AC-Small Shows Strong Generalization After Training on APEX-Agents Dev Set

Models & Research

The Engineer

2 Apr 2026 · 3 min read

AC-Small's performance surge on the APEX-Agents leaderboard was no fluke; it excelled across three additional industry benchmarks, showcasing its broadened capabilities and genuine improvement post-training.

In a previous post, we detailed the creation of AC-Small by post-training GLM-4.7 on an agentic dev set. This move catapulted AC-Small from 17th to 4th place on the APEX-Agents leaderboard. The natural follow-up question was whether these improvements were specific to the held-out benchmark or if they represented a genuine enhancement in the model's capabilities.

To answer this, we tested AC-Small on three held-out industry benchmarks: Toolathalon, APEX, and GDPVal. Here’s what we found:

Toolathalon: +8.0 points
APEX: +5.7 points
GDPVal: +7.7 percentage points

Results Across Benchmarks

GDPVal: Improved Performance on Economically Valuable Work

GDPVal is a comprehensive benchmark that measures professional work across 44 occupations and 9 sectors, evaluated by subject-matter experts. It serves as the closest held-out analog to APEX-Agents, providing an end-to-end test of whether the gains from training on APEX-Agents data generalize to out-of-distribution agentic tasks.

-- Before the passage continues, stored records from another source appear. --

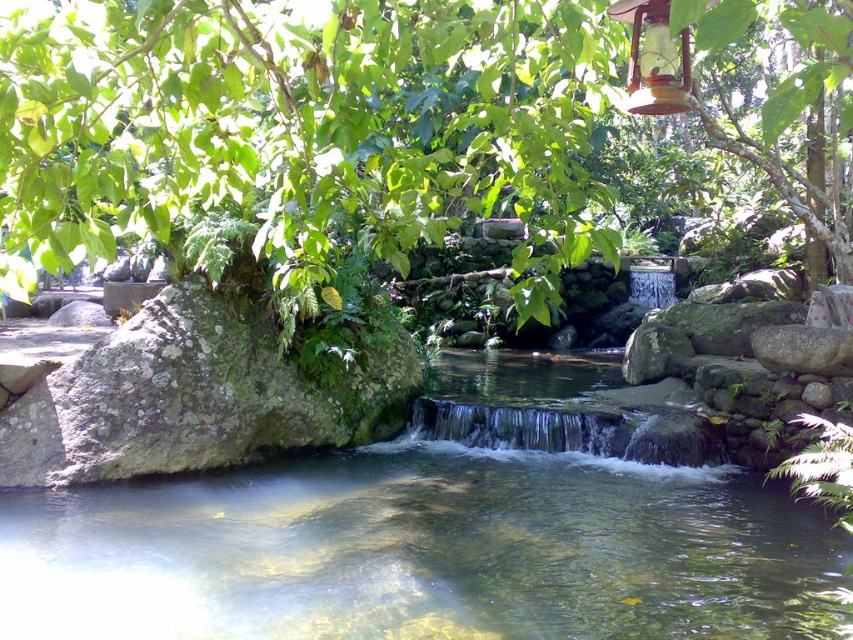
Question: Which point appears closest to the camera in this image?

Choices:
 (A) (106, 257)
 (B) (84, 598)

Answer: (A)

Question: In this image, where is green leafy tree at upper center located relative to clear water stream at center?

Choices:
 (A) above
 (B) below

Answer: (A)

Question: Which point is closer to the camera?

Choices:
 (A) clear water stream at center
 (B) green leafy tree at upper center

Answer: (B)

Question: Does green leafy tree at upper center have a smaller size compared to clear water stream at center?

Choices:
 (A) yes
 (B) no

Answer: (B)

Question: In this image, where is green leafy tree at upper center located relative to clear water stream at center?

Choices:
 (A) right
 (B) left

Answer: (A)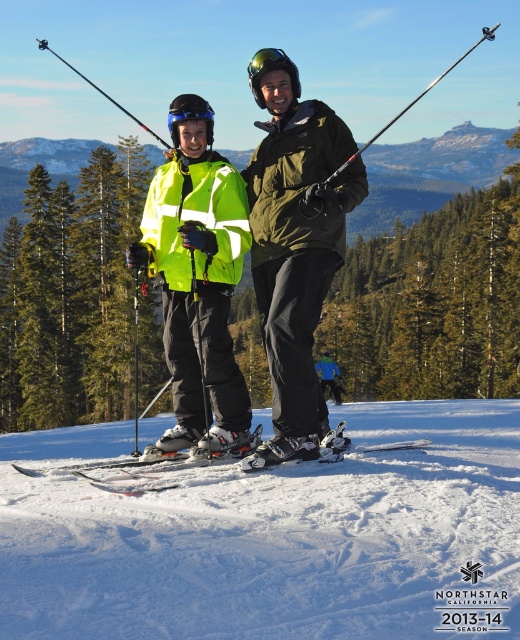
Does white snow at center have a greater height compared to blue reflective lens at upper center?

No.

Is white snow at center positioned before blue reflective lens at upper center?

Yes.

Is point (449, 468) positioned in front of point (196, 116)?

Yes.

Identify the location of white snow at center. The image size is (520, 640). (266, 534).

How far apart are neon yellow jacket at center and blue fabric jacket at center?

The distance of neon yellow jacket at center from blue fabric jacket at center is 30.28 meters.

Is neon yellow jacket at center in front of blue fabric jacket at center?

Yes, neon yellow jacket at center is closer to the viewer.

Who is more distant from viewer, (171,184) or (320,385)?

Positioned behind is point (320,385).

Image resolution: width=520 pixels, height=640 pixels. Find the location of `neon yellow jacket at center`. neon yellow jacket at center is located at coordinates (198, 285).

Between point (435, 628) and point (238, 438), which one is positioned behind?

Positioned behind is point (238, 438).

You are a GUI agent. You are given a task and a screenshot of the screen. Output one action in this format:
    pyautogui.click(x=<x>, y=<y>)
    Task: Click on the white snow at center
    This screenshot has width=520, height=640.
    Given the screenshot: What is the action you would take?
    pyautogui.click(x=266, y=534)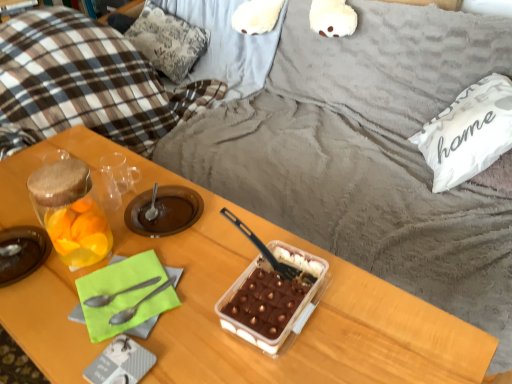
Identify the location of translucent glass jar at left. (22, 252).

The image size is (512, 384). What do you see at coordinates (468, 132) in the screenshot? I see `white fabric pillow at upper right, which is counted as the first pillow, starting from the right` at bounding box center [468, 132].

Measure the distance between point (52,242) and camera.

The depth of point (52,242) is 92.00 centimeters.

In order to face black plastic spoon at center, the third spoon from the left, should I rotate leftwards or rightwards?

Rotate your view right by about 0.041°.

The height and width of the screenshot is (384, 512). What are the coordinates of `translucent glass jar at left` in the screenshot? It's located at (22, 252).

From the image's perspective, is black plastic spoon at center, the third spoon from the left, on plaid fabric pillow at upper left, positioned as the 2th pillow in front-to-back order?

Actually, black plastic spoon at center, the third spoon from the left, appears below plaid fabric pillow at upper left, positioned as the 2th pillow in front-to-back order, in the image.

Could you tell me if black plastic spoon at center, the third spoon from the left, is facing plaid fabric pillow at upper left, the 1th pillow positioned from the top?

No, black plastic spoon at center, the third spoon from the left, is not oriented towards plaid fabric pillow at upper left, the 1th pillow positioned from the top.

Is black plastic spoon at center, the first spoon positioned from the right, with plaid fabric pillow at upper left, which appears as the 2th pillow when viewed from the right?

No, black plastic spoon at center, the first spoon positioned from the right, is not in contact with plaid fabric pillow at upper left, which appears as the 2th pillow when viewed from the right.

From a real-world perspective, is black plastic spoon at center, the third spoon from the left, positioned under plaid fabric pillow at upper left, which appears as the 2th pillow when viewed from the right, based on gravity?

No, from a real-world perspective, black plastic spoon at center, the third spoon from the left, is not beneath plaid fabric pillow at upper left, which appears as the 2th pillow when viewed from the right.

Is translucent plastic tray at center, the 2th snack positioned from the left, surrounded by silver metallic spoon at center, acting as the 2th spoon starting from the right?

No, translucent plastic tray at center, the 2th snack positioned from the left, is not inside silver metallic spoon at center, acting as the 2th spoon starting from the right.

Is silver metallic spoon at center, acting as the 2th spoon starting from the right, looking in the opposite direction of translucent plastic tray at center, the 2th snack positioned from the left?

silver metallic spoon at center, acting as the 2th spoon starting from the right, does not have its back to translucent plastic tray at center, the 2th snack positioned from the left.

Consider the image. Considering the sizes of objects silver metallic spoon at center, the second spoon when ordered from left to right, and translucent plastic tray at center, the 2th snack positioned from the left, in the image provided, who is taller, silver metallic spoon at center, the second spoon when ordered from left to right, or translucent plastic tray at center, the 2th snack positioned from the left,?

Standing taller between the two is translucent plastic tray at center, the 2th snack positioned from the left.

Could you measure the distance between silver metallic spoon at center, acting as the 2th spoon starting from the right, and translucent plastic tray at center, the first snack when ordered from right to left?

silver metallic spoon at center, acting as the 2th spoon starting from the right, and translucent plastic tray at center, the first snack when ordered from right to left, are 8.71 inches apart from each other.

Which is more to the left, wooden table at center or translucent glass jar at left, the first snack in the left-to-right sequence?

Positioned to the left is translucent glass jar at left, the first snack in the left-to-right sequence.

Is wooden table at center further to the viewer compared to translucent glass jar at left, the first snack in the left-to-right sequence?

No, it is in front of translucent glass jar at left, the first snack in the left-to-right sequence.

Which object is wider, wooden table at center or translucent glass jar at left, the first snack in the left-to-right sequence?

wooden table at center.

Could you tell me if wooden table at center is turned towards translucent glass jar at left, the 2th snack viewed from the right?

No, wooden table at center is not turned towards translucent glass jar at left, the 2th snack viewed from the right.

Is translucent glass jar at left facing away from translucent plastic tray at center, the first snack when ordered from right to left?

translucent glass jar at left does not have its back to translucent plastic tray at center, the first snack when ordered from right to left.

Is translucent glass jar at left not near translucent plastic tray at center, the first snack when ordered from right to left?

They are positioned close to each other.

From a real-world perspective, who is located higher, translucent glass jar at left or translucent plastic tray at center, the 2th snack positioned from the left?

translucent plastic tray at center, the 2th snack positioned from the left, from a real-world perspective.

How far apart are plaid fabric pillow at upper left, which is the 1th pillow from back to front, and silver metallic spoon at center, the second spoon when ordered from left to right?

plaid fabric pillow at upper left, which is the 1th pillow from back to front, and silver metallic spoon at center, the second spoon when ordered from left to right, are 4.91 feet apart.

Is plaid fabric pillow at upper left, which appears as the 2th pillow when viewed from the right, facing away from silver metallic spoon at center, the second spoon when ordered from left to right?

plaid fabric pillow at upper left, which appears as the 2th pillow when viewed from the right, does not have its back to silver metallic spoon at center, the second spoon when ordered from left to right.

Could silver metallic spoon at center, acting as the 2th spoon starting from the right, be considered to be inside plaid fabric pillow at upper left, which appears as the 2th pillow when viewed from the right?

No, silver metallic spoon at center, acting as the 2th spoon starting from the right, is not a part of plaid fabric pillow at upper left, which appears as the 2th pillow when viewed from the right.

Between plaid fabric pillow at upper left, which is the 1th pillow from back to front, and silver metallic spoon at center, the second spoon when ordered from left to right, which one appears on the right side from the viewer's perspective?

silver metallic spoon at center, the second spoon when ordered from left to right, is more to the right.

Would you say black plastic spoon at center, the first spoon positioned from the right, is outside translucent glass jar at left, the first snack in the left-to-right sequence?

That's correct, black plastic spoon at center, the first spoon positioned from the right, is outside of translucent glass jar at left, the first snack in the left-to-right sequence.

Measure the distance between black plastic spoon at center, the third spoon from the left, and translucent glass jar at left, the first snack in the left-to-right sequence.

black plastic spoon at center, the third spoon from the left, is 13.35 inches from translucent glass jar at left, the first snack in the left-to-right sequence.

What's the angular difference between black plastic spoon at center, the third spoon from the left, and translucent glass jar at left, the 2th snack viewed from the right,'s facing directions?

0.00683 degrees separate the facing orientations of black plastic spoon at center, the third spoon from the left, and translucent glass jar at left, the 2th snack viewed from the right.

Considering the sizes of black plastic spoon at center, the third spoon from the left, and translucent glass jar at left, the first snack in the left-to-right sequence, in the image, is black plastic spoon at center, the third spoon from the left, wider or thinner than translucent glass jar at left, the first snack in the left-to-right sequence,?

In the image, black plastic spoon at center, the third spoon from the left, appears to be more narrow than translucent glass jar at left, the first snack in the left-to-right sequence.

Find the location of `tableware that appears on the left of wooden table at center`. tableware that appears on the left of wooden table at center is located at coordinates (22, 252).

From the image's perspective, which one is positioned lower, wooden table at center or translucent glass jar at left?

wooden table at center appears lower in the image.

Based on the photo, how far apart are wooden table at center and translucent glass jar at left?

12.41 inches.

Choose the correct answer: Is wooden table at center inside translucent glass jar at left or outside it?

wooden table at center lies outside translucent glass jar at left.

At what (x,y) coordinates should I click in order to perform the action: click on the 3rd spoon to the right of the plaid fabric pillow at upper left, the 1th pillow positioned from the top, starting your count from the anchor. Please return your answer as a coordinate pair (x, y). Image resolution: width=512 pixels, height=384 pixels. Looking at the image, I should click on (269, 252).

In order to click on the 1st snack above the silver metallic spoon at center, the second spoon when ordered from left to right (from the image's perspective) in this screenshot , I will do `click(272, 298)`.

Looking at the image, which one is located closer to plaid fabric pillow at upper left, which is the 1th pillow from back to front, translucent glass jar at left, the 2th snack viewed from the right, or translucent glass jar at left?

Based on the image, translucent glass jar at left, the 2th snack viewed from the right, appears to be nearer to plaid fabric pillow at upper left, which is the 1th pillow from back to front.

Based on their spatial positions, is metallic silver spoon at lower left, acting as the first spoon starting from the left, or translucent glass jar at left closer to plaid fabric pillow at upper left, which is the 1th pillow from back to front?

Among the two, translucent glass jar at left is located nearer to plaid fabric pillow at upper left, which is the 1th pillow from back to front.

Estimate the real-world distances between objects in this image. Which object is further from translucent glass jar at left, the first snack in the left-to-right sequence, plaid fabric pillow at upper left, which appears as the 2th pillow when viewed from the right, or translucent plastic tray at center, the 2th snack positioned from the left?

plaid fabric pillow at upper left, which appears as the 2th pillow when viewed from the right, lies further to translucent glass jar at left, the first snack in the left-to-right sequence, than the other object.

Estimate the real-world distances between objects in this image. Which object is further from plaid fabric pillow at upper left, which appears as the 2th pillow when viewed from the right, translucent glass jar at left or wooden table at center?

translucent glass jar at left is positioned further to the anchor plaid fabric pillow at upper left, which appears as the 2th pillow when viewed from the right.

Estimate the real-world distances between objects in this image. Which object is further from translucent glass jar at left, white fabric pillow at upper right, which is the first pillow from bottom to top, or wooden table at center?

Among the two, white fabric pillow at upper right, which is the first pillow from bottom to top, is located further to translucent glass jar at left.

When comparing their distances from white fabric pillow at upper right, which is the 2th pillow in left-to-right order, does wooden table at center or translucent plastic tray at center, the 2th snack positioned from the left, seem closer?

The object closer to white fabric pillow at upper right, which is the 2th pillow in left-to-right order, is translucent plastic tray at center, the 2th snack positioned from the left.

Considering their positions, is metallic silver spoon at lower left, acting as the first spoon starting from the left, positioned further to plaid fabric pillow at upper left, which is the 1th pillow from back to front, than translucent glass jar at left, the first snack in the left-to-right sequence?

metallic silver spoon at lower left, acting as the first spoon starting from the left, lies further to plaid fabric pillow at upper left, which is the 1th pillow from back to front, than the other object.

From the image, which object appears to be farther from black plastic spoon at center, the first spoon positioned from the right, metallic silver spoon at lower left, the 3th spoon from the right, or plaid fabric pillow at upper left, positioned as the 2th pillow in front-to-back order?

plaid fabric pillow at upper left, positioned as the 2th pillow in front-to-back order, is further to black plastic spoon at center, the first spoon positioned from the right.

At what (x,y) coordinates should I click in order to perform the action: click on tableware located between wooden table at center and plaid fabric pillow at upper left, positioned as the 2th pillow in front-to-back order, in the depth direction. Please return your answer as a coordinate pair (x, y). This screenshot has width=512, height=384. Looking at the image, I should click on (22, 252).

Where is `desk situated between translucent glass jar at left and translucent plastic tray at center, the 2th snack positioned from the left, from left to right`? The height and width of the screenshot is (384, 512). desk situated between translucent glass jar at left and translucent plastic tray at center, the 2th snack positioned from the left, from left to right is located at coordinates (241, 272).

Identify the location of tableware located between metallic silver spoon at lower left, the 3th spoon from the right, and plaid fabric pillow at upper left, the 2th pillow when ordered from bottom to top, in the depth direction. This screenshot has width=512, height=384. (22, 252).

In order to click on snack between wooden table at center and white fabric pillow at upper right, which is the first pillow from bottom to top, from left to right in this screenshot , I will do `click(272, 298)`.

Before: AC-Small had a win+tie rate of 55.0%.
After: This rate improved to 62.7%, a significant +7.7 percentage points gain.

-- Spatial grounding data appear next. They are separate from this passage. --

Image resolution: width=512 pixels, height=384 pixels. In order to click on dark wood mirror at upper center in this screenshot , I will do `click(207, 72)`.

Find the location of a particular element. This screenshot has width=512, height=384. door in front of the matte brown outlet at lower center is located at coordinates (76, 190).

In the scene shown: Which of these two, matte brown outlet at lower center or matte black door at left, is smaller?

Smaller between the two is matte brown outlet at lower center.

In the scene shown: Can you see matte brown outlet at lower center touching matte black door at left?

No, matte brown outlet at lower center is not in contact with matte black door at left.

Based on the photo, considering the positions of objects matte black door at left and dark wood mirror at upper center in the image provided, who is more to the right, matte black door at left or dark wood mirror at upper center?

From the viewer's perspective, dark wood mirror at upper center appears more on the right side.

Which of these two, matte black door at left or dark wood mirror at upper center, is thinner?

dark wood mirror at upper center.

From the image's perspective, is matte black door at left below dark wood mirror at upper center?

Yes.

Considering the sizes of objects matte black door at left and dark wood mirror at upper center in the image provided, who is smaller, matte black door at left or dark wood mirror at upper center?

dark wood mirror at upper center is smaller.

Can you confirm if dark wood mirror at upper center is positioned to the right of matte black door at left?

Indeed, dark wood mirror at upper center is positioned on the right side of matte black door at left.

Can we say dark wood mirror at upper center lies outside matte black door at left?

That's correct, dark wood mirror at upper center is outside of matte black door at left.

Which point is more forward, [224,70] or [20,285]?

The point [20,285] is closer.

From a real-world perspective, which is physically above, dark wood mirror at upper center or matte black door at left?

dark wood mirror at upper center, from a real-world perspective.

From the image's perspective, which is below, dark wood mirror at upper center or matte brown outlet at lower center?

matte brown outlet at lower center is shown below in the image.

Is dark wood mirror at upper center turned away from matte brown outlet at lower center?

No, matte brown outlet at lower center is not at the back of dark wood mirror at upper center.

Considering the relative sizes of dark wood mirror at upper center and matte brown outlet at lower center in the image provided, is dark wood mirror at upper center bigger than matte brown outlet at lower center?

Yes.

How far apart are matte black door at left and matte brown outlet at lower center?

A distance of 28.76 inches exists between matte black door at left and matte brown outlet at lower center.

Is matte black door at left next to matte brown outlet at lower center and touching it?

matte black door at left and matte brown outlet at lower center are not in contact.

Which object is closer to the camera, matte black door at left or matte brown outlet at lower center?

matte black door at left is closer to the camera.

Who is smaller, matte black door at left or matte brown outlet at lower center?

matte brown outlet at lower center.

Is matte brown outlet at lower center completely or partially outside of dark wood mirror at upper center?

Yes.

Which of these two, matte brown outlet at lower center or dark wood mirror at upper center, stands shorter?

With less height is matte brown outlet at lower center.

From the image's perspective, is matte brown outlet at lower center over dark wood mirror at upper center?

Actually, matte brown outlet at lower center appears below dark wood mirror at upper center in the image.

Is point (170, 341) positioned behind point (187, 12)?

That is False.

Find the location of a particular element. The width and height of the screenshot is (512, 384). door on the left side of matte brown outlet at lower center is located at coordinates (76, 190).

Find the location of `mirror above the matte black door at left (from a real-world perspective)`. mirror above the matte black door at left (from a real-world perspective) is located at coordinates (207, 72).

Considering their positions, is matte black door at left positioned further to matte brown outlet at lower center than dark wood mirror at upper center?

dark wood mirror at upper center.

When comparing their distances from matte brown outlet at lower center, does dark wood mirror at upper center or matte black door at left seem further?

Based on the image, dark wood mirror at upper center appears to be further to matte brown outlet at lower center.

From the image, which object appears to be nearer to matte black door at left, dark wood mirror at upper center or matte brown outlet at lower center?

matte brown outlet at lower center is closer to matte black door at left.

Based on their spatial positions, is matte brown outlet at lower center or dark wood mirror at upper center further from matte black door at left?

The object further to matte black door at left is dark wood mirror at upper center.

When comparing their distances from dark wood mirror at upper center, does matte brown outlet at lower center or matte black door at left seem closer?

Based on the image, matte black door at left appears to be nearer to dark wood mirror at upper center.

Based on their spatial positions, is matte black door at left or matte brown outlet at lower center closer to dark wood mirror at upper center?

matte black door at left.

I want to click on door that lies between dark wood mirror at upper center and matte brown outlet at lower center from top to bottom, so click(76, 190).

If placed on OpenAI’s official GDPVal leaderboard, AC-Small would rank 5th, behind:

GPT-5.4 (83.0%)
GPT-5.4 Pro (82.0%)
GPT-5.2 Pro (74.1%)
GPT-5.2 (70.9%)

And ahead of:

Claude Opus 4.5 (59.6%)

Toolathalon: Enhanced Tool Use Fluency

Toolathalon evaluates language agents on multi-step workflows across 32 software applications and 604 tools, requiring coordination over an average of 20 tool-calling turns. This benchmark isolates tool-use fluency as a key capability.

Before: AC-Small's performance was baseline.
After: It improved by +8.0 points, indicating a significant enhancement in its ability to handle complex multi-step tasks involving various tools.

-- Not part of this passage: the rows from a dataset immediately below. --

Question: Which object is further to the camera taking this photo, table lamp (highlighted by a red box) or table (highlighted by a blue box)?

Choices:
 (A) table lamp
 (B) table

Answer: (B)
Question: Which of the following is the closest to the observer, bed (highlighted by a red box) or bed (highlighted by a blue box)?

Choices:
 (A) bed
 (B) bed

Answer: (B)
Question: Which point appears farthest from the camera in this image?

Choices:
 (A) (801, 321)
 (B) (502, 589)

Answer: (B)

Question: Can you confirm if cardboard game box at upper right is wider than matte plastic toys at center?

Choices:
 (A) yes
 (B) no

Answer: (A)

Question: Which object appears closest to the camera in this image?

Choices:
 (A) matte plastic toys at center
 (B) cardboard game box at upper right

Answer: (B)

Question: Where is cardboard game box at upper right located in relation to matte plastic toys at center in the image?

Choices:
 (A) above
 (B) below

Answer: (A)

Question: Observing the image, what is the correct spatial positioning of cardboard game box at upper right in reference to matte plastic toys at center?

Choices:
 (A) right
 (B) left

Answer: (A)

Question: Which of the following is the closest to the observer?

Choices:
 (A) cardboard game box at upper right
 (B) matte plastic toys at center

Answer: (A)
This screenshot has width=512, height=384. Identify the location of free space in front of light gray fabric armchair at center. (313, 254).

APEX: Non-Agentic Professional Reasoning

APEX evaluates non-agentic professional reasoning across four domains, providing a broader measure of the model’s general capabilities.

Before: AC-Small's performance was baseline.
After: It improved by +5.7 points, suggesting that the training on agentic tasks also bolstered its ability to handle non-agentic professional reasoning.

What Drives the GDPVal Gain?

The improvement in GDPVal can largely be attributed to better tool use across the board. Here’s a breakdown:

Enhanced Tool Coordination: AC-Small demonstrated improved coordination across platforms, which is crucial for handling multi-step workflows.
Fluency in Tool Usage: The model showed greater fluency in using a wide range of tools, reducing errors and increasing efficiency.
Adaptability to New Tasks: The training on agentic tasks likely enhanced the model’s ability to adapt to new, unseen professional scenarios.

Conclusion

The results from testing AC-Small on these held-out benchmarks provide strong evidence that the improvements seen on the APEX-Agents leaderboard are not just specific to that dataset. Instead, they represent a genuine enhancement in the model's capabilities, particularly in tool use and professional reasoning. This bodes well for the future of agentic training methods and their potential applications in real-world scenarios.